> **Data for this exercise**
□ □ □
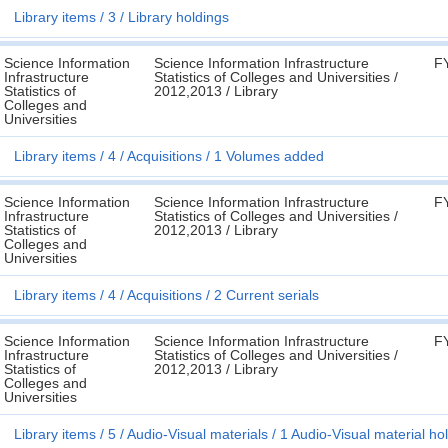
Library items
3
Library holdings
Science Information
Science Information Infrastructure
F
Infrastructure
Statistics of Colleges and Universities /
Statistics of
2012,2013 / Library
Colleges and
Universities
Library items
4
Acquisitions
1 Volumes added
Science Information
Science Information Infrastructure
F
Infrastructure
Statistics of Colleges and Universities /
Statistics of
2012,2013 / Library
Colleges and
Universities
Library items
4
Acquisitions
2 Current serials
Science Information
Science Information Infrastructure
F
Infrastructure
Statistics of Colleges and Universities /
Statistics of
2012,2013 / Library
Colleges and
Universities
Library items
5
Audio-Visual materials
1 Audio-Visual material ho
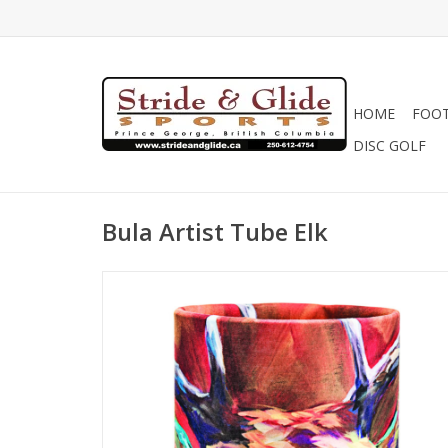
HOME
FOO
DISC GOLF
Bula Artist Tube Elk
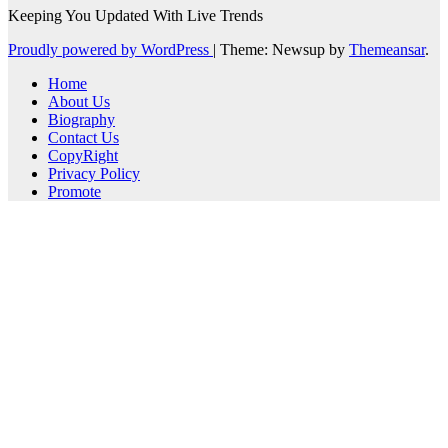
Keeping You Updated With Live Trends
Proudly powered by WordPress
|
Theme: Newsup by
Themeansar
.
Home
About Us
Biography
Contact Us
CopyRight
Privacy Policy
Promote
□ □ □
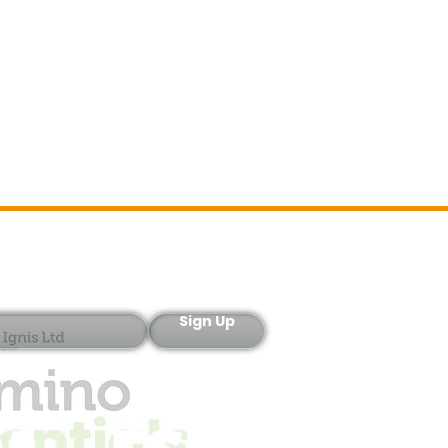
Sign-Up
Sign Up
□ □ □
In the listing above, find each line where "Visual" occurs and copy it.

> **Solution to this task**
Audio-Visual materials
1 Audio-Visual material ho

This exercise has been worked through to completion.